If you do buy at Grandview to get into Points, make sure the unit is already converted to points (or was initially sold that way). You don't want to pay conversion fees after the purchase (~ $3K). You should be able to find a 1 bdrm unit worth 61K points and m/f of $295.


----------



## gktee (Mar 25, 2008)

*Price for Grandview Las Vegas*

Hi All,

I am new here. Hope someone can help provide some help:

Me and my wife just visited Vegas last week and was called to attend one of the sales promotion on GrandView Las Vegas. The price offer is around 30K for a 2 bedrooms one week deal. Unit is still under construction. It offer an additional 4 weeks RCI point for exchange of any 1 to 4 rooms resort. 

Is this a reasonable deal? 

Appreciate any feedback. Thanks.


----------



## Karen G (Mar 25, 2008)

gktee said:


> The price offer is around 30K for a 2 bedrooms one week deal. . . .Is this a reasonable deal?


No. You can buy timeshare for much, much less on the resale market.  If you signed a contract for this deal and are still within your rescission period, rescind and do a lot more research.


----------



## swift (Mar 25, 2008)

Before you buy please take some time to read this-- http://www.tugbbs.com/forums/announcement.php?f=13&announcementid=6


Also, I haven't done this myself so maybe others can chime in but there is away to lease points for 3 years to try it out to see if this is what works for you.

http://www.tugbbs.com/class/showproduct.php?product=988&cat=69


----------



## alanraycole (May 23, 2008)

*I own at the Grandview and have a few thoughts...*

I bought for the very same reason as you about three years ago. I love RCI points... LOVE them. I have turned one week into several weeks multiple times. I have never stayed at the Grandview and probably never will. When in Vegas I prefer staying at one of the Hiltons.

Now for the advice part... buy resale and make sure a points account comes with the purchase... don't take it for granted. Most importantly, buy at least 49,000 points. That is a one bedroom that is fairly commonly available on resale. There are one bedrooms that are woth fewer points, yet you will pay the same maintenance fee. Also, with fewer points you will be severly limited in you options when using the points. My better recommendation is to buy a two bedroom in the weeks that offer the most points. It will be more expensive, of course, but cheaper per point. 

As much as I like RCI points, I like Hilton points more, so... my ultimate recommendation is to scrap the interest in RCI points and go for Hilton points. If you are interested in why, let me know.


----------



## Pit (May 24, 2008)

alanraycole said:


> As much as I like RCI points, I like Hilton points more, so... my ultimate recommendation is to scrap the interest in RCI points and go for Hilton points. If you are interested in why, let me know.

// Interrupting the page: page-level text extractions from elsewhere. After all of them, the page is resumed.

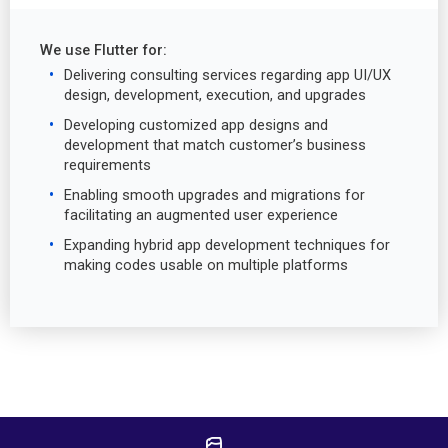
We use Flutter for:
Delivering consulting services regarding app UI/UX
design, development, execution, and upgrades
Developing customized app designs and
development that match customer’s business
requirements
Enabling smooth upgrades and migrations for
facilitating an augmented user experience
Expanding hybrid app development techniques for
making codes usable on multiple platforms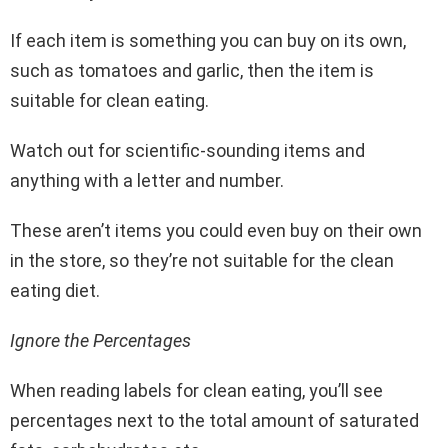
If each item is something you can buy on its own,
such as tomatoes and garlic, then the item is
suitable for clean eating.
Watch out for scientific-sounding items and
anything with a letter and number.
These aren’t items you could even buy on their own
in the store, so they’re not suitable for the clean
eating diet.
Ignore the Percentages
When reading labels for clean eating, you’ll see
percentages next to the total amount of saturated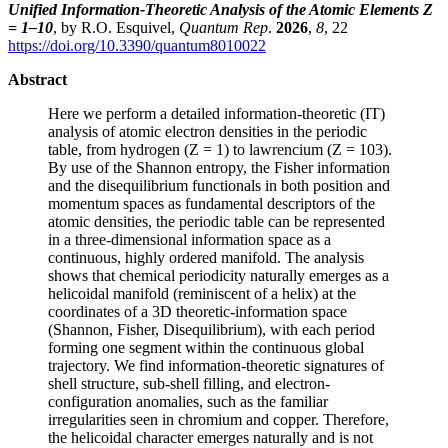
Unified Information-Theoretic Analysis of the Atomic Elements Z
= 1–10
, by R.O. Esquivel,
Quantum Rep
.
2026
,
8
, 22
https://doi.org/10.3390/quantum8010022
Abstract
Here we perform a detailed information-theoretic (IT)
analysis of atomic electron densities in the periodic
table, from hydrogen (Z = 1) to lawrencium (Z = 103).
By use of the Shannon entropy, the Fisher information
and the disequilibrium functionals in both position and
momentum spaces as fundamental descriptors of the
atomic densities, the periodic table can be represented
in a three-dimensional information space as a
continuous, highly ordered manifold. The analysis
shows that chemical periodicity naturally emerges as a
helicoidal manifold (reminiscent of a helix) at the
coordinates of a 3D theoretic-information space
(Shannon, Fisher, Disequilibrium), with each period
forming one segment within the continuous global
trajectory. We find information-theoretic signatures of
shell structure, sub-shell filling, and electron-
configuration anomalies, such as the familiar
irregularities seen in chromium and copper. Therefore,
the helicoidal character emerges naturally and is not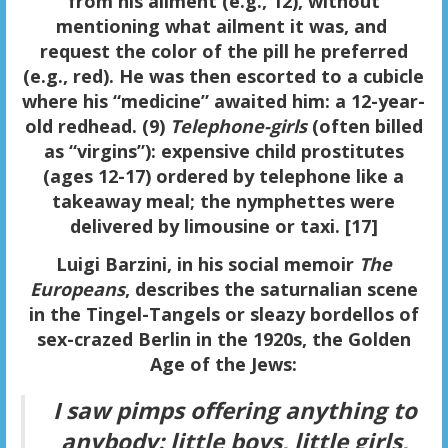
from his ailment (e.g., 12), without
mentioning what ailment it was, and
request the color of the pill he preferred
(e.g., red). He was then escorted to a cubicle
where his “medicine” awaited him: a 12-year-
old redhead. (9)
Telephone-girls
(often billed
as “virgins”): expensive child prostitutes
(ages 12-17) ordered by telephone like a
takeaway meal; the nymphettes were
delivered by limousine or taxi. [17]
Luigi Barzini, in his social memoir
The
Europeans
, describes the saturnalian scene
in the Tingel-Tangels or sleazy bordellos of
sex-crazed Berlin in the 1920s, the Golden
Age of the Jews:
I saw pimps offering anything to
anybody: little boys, little girls,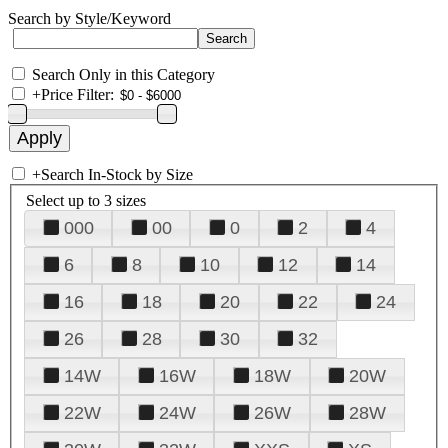
Search by Style/Keyword
Search Only in this Category
+
Price Filter:
+
Search In-Stock by Size
Select up to 3 sizes
000
00
0
2
4
6
8
10
12
14
16
18
20
22
24
26
28
30
32
14W
16W
18W
20W
22W
24W
26W
28W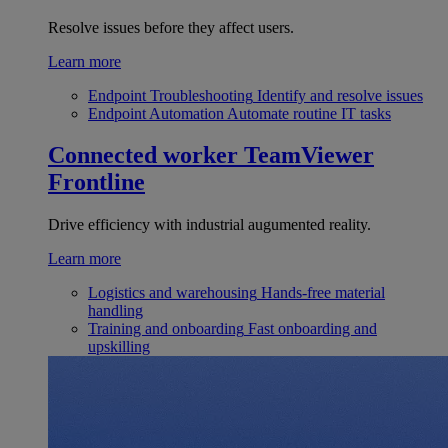
Resolve issues before they affect users.
Learn more
Endpoint Troubleshooting
Identify and resolve issues
Endpoint Automation
Automate routine IT tasks
Connected worker
TeamViewer
Frontline
Drive efficiency with industrial augumented reality.
Learn more
Logistics and warehousing
Hands-free material
handling
Training and onboarding
Fast onboarding and
upskilling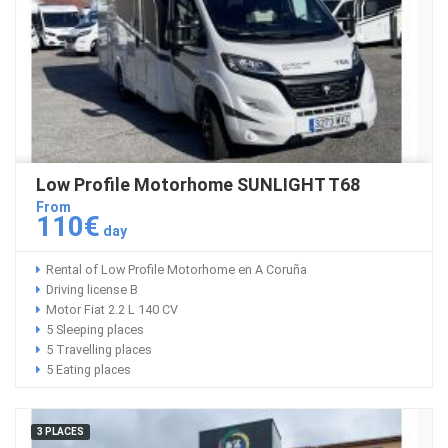
Low Profile Motorhome SUNLIGHT T68
From
110€
day
Rental of Low Profile Motorhome en A Coruña
Driving license B
Motor Fiat 2.2 L 140 CV
5 Sleeping places
5 Travelling places
5 Eating places
3 PLACES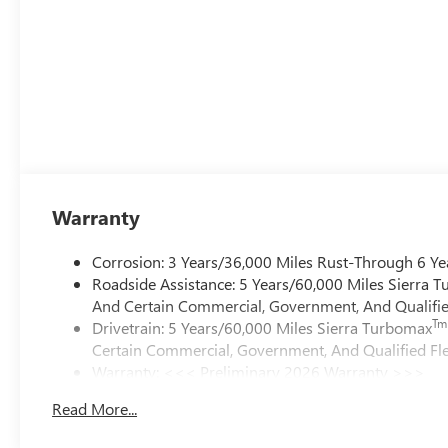
Warranty
Corrosion: 3 Years/36,000 Miles Rust-Through 6 Ye
Roadside Assistance: 5 Years/60,000 Miles Sierra 
And Certain Commercial, Government, And Qualified
Tm
Drivetrain: 5 Years/60,000 Miles Sierra Turbomax
Certain Commercial, Government, And Qualified Fle
Warranty: <<< Preliminary 2026 Warranty >>>
Basic: 3 Years/36,000 Miles
Read More...
Maintenance: First Visit: 12 Months/12,000 Miles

Inquiring minds want to know...why?


----------



## tompalm (May 24, 2008)

alanraycole said:


> As much as I like RCI points, I like Hilton points more, so... my ultimate recommendation is to scrap the interest in RCI points and go for Hilton points. If you are interested in why, let me know.

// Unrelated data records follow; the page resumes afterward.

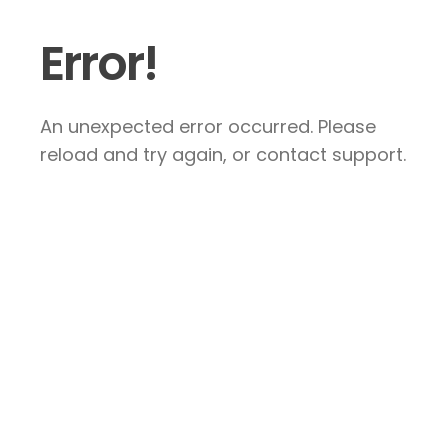
Error!
An unexpected error occurred. Please
reload and try again, or contact support.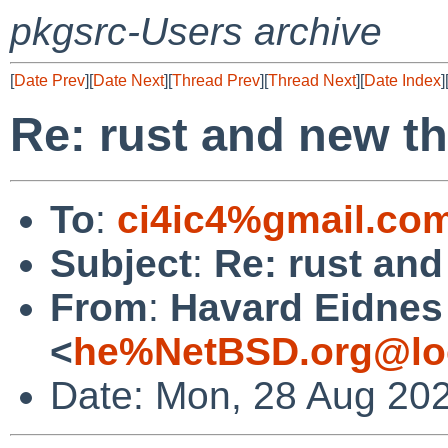
pkgsrc-Users archive
[
Date Prev
][
Date Next
][
Thread Prev
][
Thread Next
][
Date Index
]
Re: rust and new t
To
:
ci4ic4%gmail.co
Subject
:
Re: rust an
From
:
Havard Eidnes
<
he%NetBSD.org@lo
Date: Mon, 28 Aug 20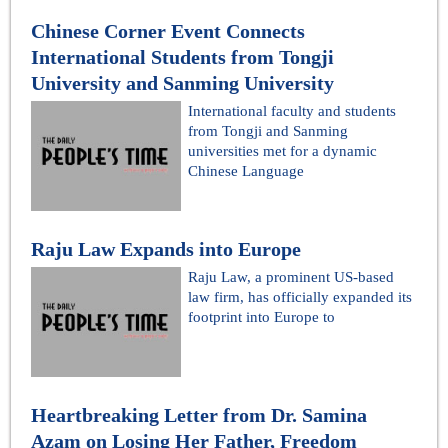
Chinese Corner Event Connects
International Students from Tongji
University and Sanming University
International faculty and students
from Tongji and Sanming
universities met for a dynamic
Chinese Language
Raju Law Expands into Europe
Raju Law, a prominent US-based
law firm, has officially expanded its
footprint into Europe to
Heartbreaking Letter from Dr. Samina
Azam on Losing Her Father, Freedom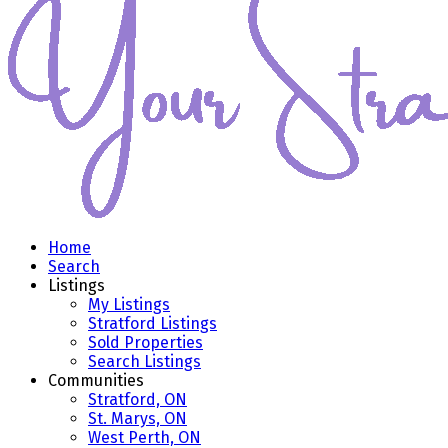
Home
Search
Listings
My Listings
Stratford Listings
Sold Properties
Search Listings
Communities
Stratford, ON
St. Marys, ON
West Perth, ON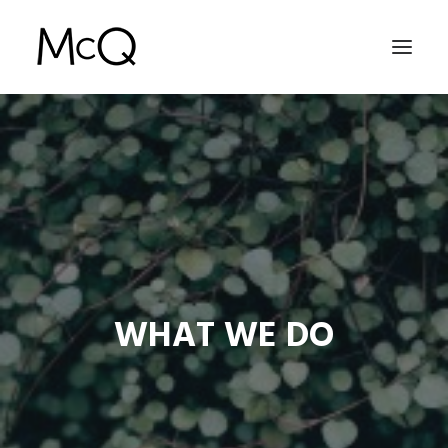
HOME
PORTFOLIO
ABOUT
NEWS
CONTACT
WHAT WE DO
SEARCH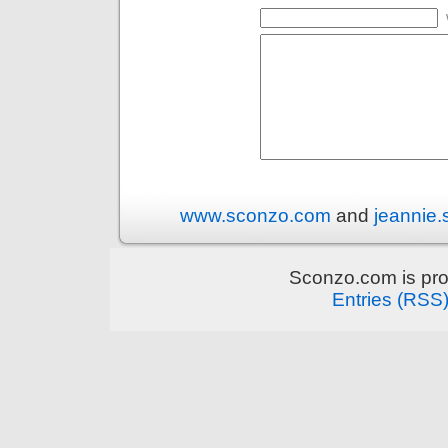
www.sconzo.com
and
jeannie
Sconzo.com is pr
Entries (RSS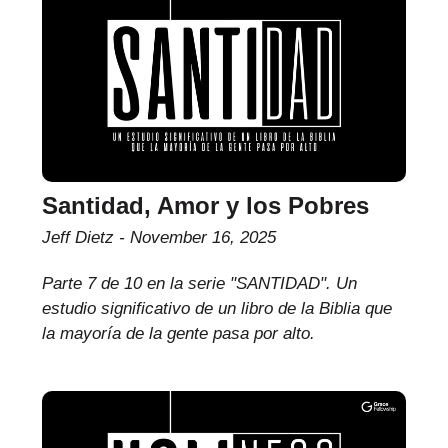
Santidad, Amor y los Pobres
Jeff Dietz
November 16, 2025
Parte 7 de 10 en la serie "SANTIDAD". Un
estudio significativo de un libro de la Biblia que
la mayoría de la gente pasa por alto.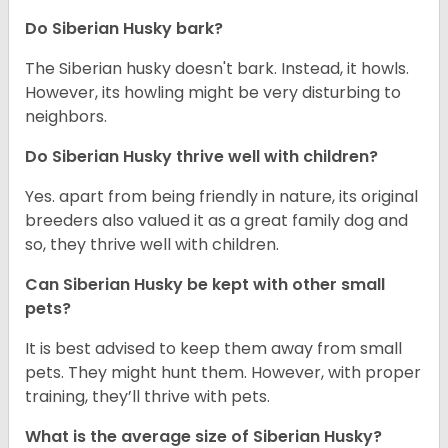
Do
Siberian Husky
bark?
The Siberian husky doesn't bark. Instead, it howls.
However, its howling might be very disturbing to
neighbors.
Do
Siberian Husky
thrive well with children?
Yes. apart from being friendly in nature, its original
breeders also valued it as a great family dog and
so, they thrive well with children.
Can
Siberian Husky
be kept with other small
pets?
It is best advised to keep them away from small
pets. They might hunt them. However, with proper
training, they’ll thrive with pets.
What is the average size of
Siberian Husky
?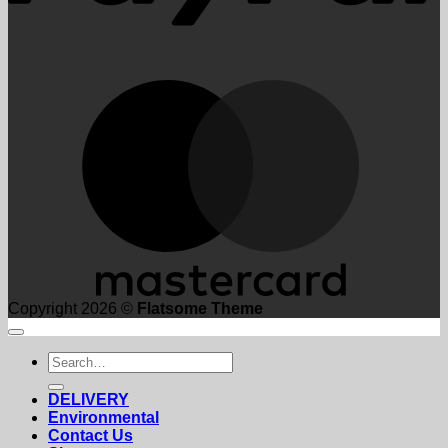
M
Copyright 2026 ©
Flatsome Theme
Search
for:
DELIVERY
Environmental
Contact Us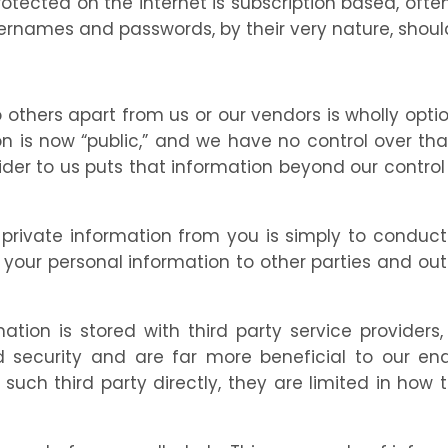
protected on the internet is subscription based, o
ernames and passwords, by their very nature, should
 others apart from us or our vendors is wholly opt
 is now “public,” and we have no control over that
vider to us puts that information beyond our contr
 private information from you is simply to conduct 
 your personal information to other parties and out
tion is stored with third party service providers
nd security and are far more beneficial to our en
such third party directly, they are limited in how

I concur with the above.  I had RCI for about 20 years and thought that it was good.  However, I bought at Hilton LV three years ago and love it.  The Hilton properties are better managed and can trade for RCI points.  You can get them on the resale market for very little money.  I bought 5000 points for every year for $7000, but a better deal would have been to get 7000 points for $11,000 because the maintenance fee is the same on a two bedroom unit and you can get more use every year for the same amount of maintenance fee.  If you don't want to spend very much, I have seen fewer points for $3500.  

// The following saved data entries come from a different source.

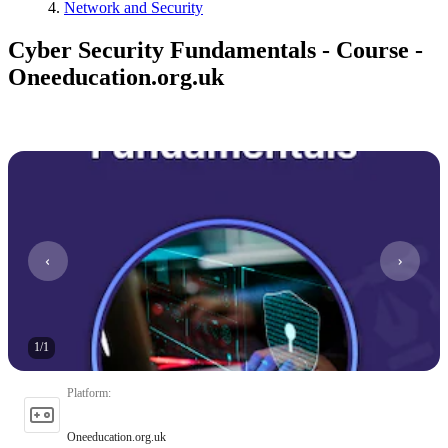
Network and Security
Cyber Security Fundamentals - Course -
Oneeducation.org.uk
1
/
1
Platform
:
Oneeducation.org.uk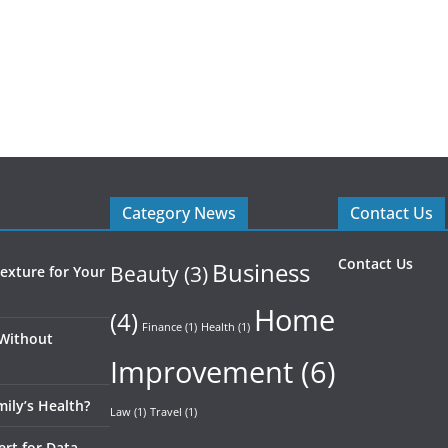
Category News
Contact Us
Contact Us
Business
Beauty
(3)
exture for Your
Home
(4)
Finance
(1)
Health
(1)
 Without
Improvement
(6)
ily’s Health?
Law
(1)
Travel
(1)
ert for Data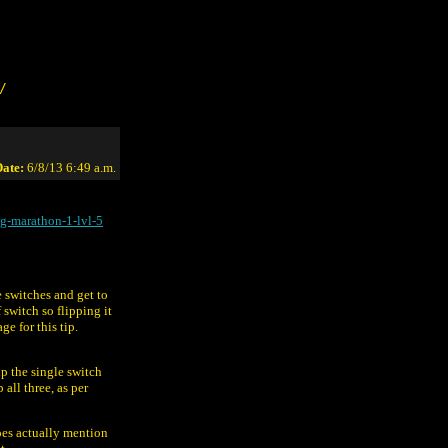
/
ate:
6/8/13 6:49 a.m.
g-marathon-1-lvl-5
he switches and get to
 switch so flipping it
e for this tip.
ip the single switch
all three, as per
oes actually mention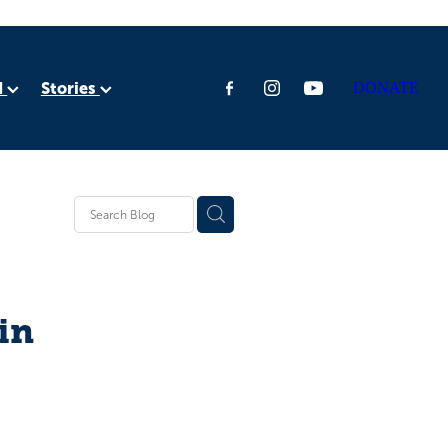
d
Stories
DONATE
ia
rica
in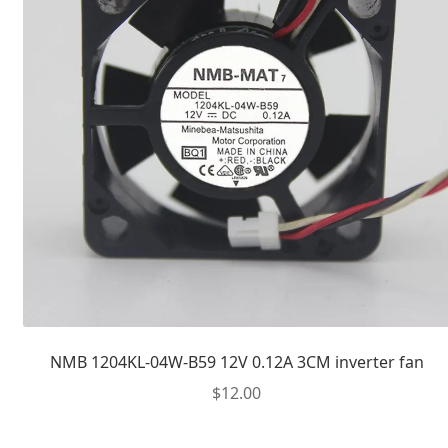
NMB 1204KL-04W-B59 12V 0.12A 3CM inverter fan
$
12.00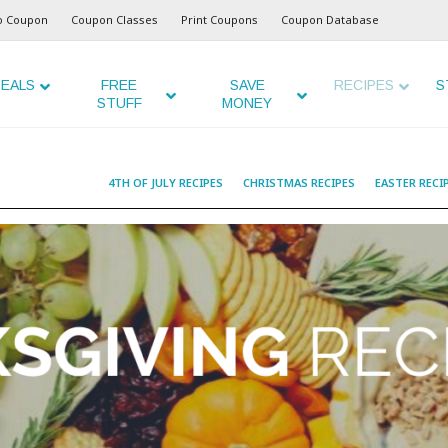
o Coupon
Coupon Classes
Print Coupons
Coupon Database
EALS
FREE
SAVE
RECIPES
S
STUFF
MONEY
4TH OF JULY RECIPES
CHRISTMAS RECIPES
EASTER RECI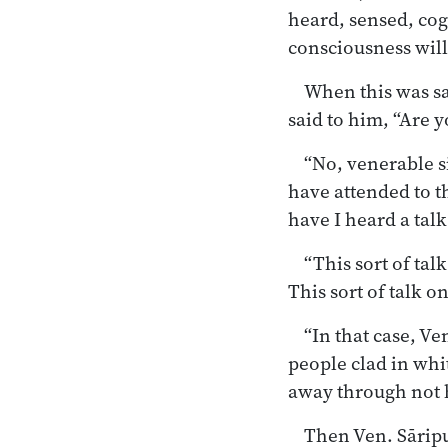
heard, sensed, cog
consciousness will
When this was s
said to him, “Are 
“No, venerable si
have attended to t
have I heard a tal
“This sort of ta
This sort of talk 
“In that case, Ve
people clad in whi
away through
not 
Then Ven. Sāripu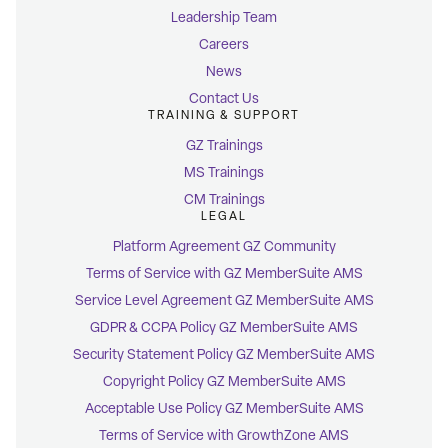
Leadership Team
Careers
News
Contact Us
TRAINING & SUPPORT
GZ Trainings
MS Trainings
CM Trainings
LEGAL
Platform Agreement GZ Community
Terms of Service with GZ MemberSuite AMS
Service Level Agreement GZ MemberSuite AMS
GDPR & CCPA Policy GZ MemberSuite AMS
Security Statement Policy GZ MemberSuite AMS
Copyright Policy GZ MemberSuite AMS
Acceptable Use Policy GZ MemberSuite AMS
Terms of Service with GrowthZone AMS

However, when you buy a unit, plan on keeping that unit for years.  They are not easy to sell.  So buy something that is quality.  Also, I like Vegas properties because the maintenance fees are usually lower and they don't get hit by hurricanes.  My Florida property had three special assessments in 10 years and I finally sold it, or maybe I should say I gave it away after paying all the special assessments.  Hurricane insurance does not cover everything that is damaged.  Owners have to make up the difference and will get billed for it after the Hurricane hits.


----------



## alanraycole (May 24, 2008)

*The reason I like Hilton points more than RCI points...*

When exchanging, they have more pull and they are more convenient. I have always gotten exactly what I asked for in short order. With points, you can't have an ongoing search to other points resorts, when exchanging Hilton, you can. On the other hand, the clear advantage of RCI points is that you can get better deals. I have stayed in some nice places for next to nothing using RCI points. With a Hilton exchange, it will cost you the same no matter what you exchange into. 

Bottom line, they each have their advantage, but if I had neither, I'd go for Hilton first because knowing that I am going to get exactly what I want is ultimately more important than getting lucky with some cheap exchanges. They complement each other nicely, but Hilton first.

The other obvious benefit is they greatly reduce the need to exchange. I know people are fond of the anti Hilton rant about all their resorts being in Hawaii, Vegas and Orlando. However, the affiliates are nothing to turn your nose up over and they are spread far and wide. Nevertheless, I happen to like their focus on Hawaii and Vegas. The only two places that they need to add to make me perfectly happy would be in the Florida Keys and Kauai.


----------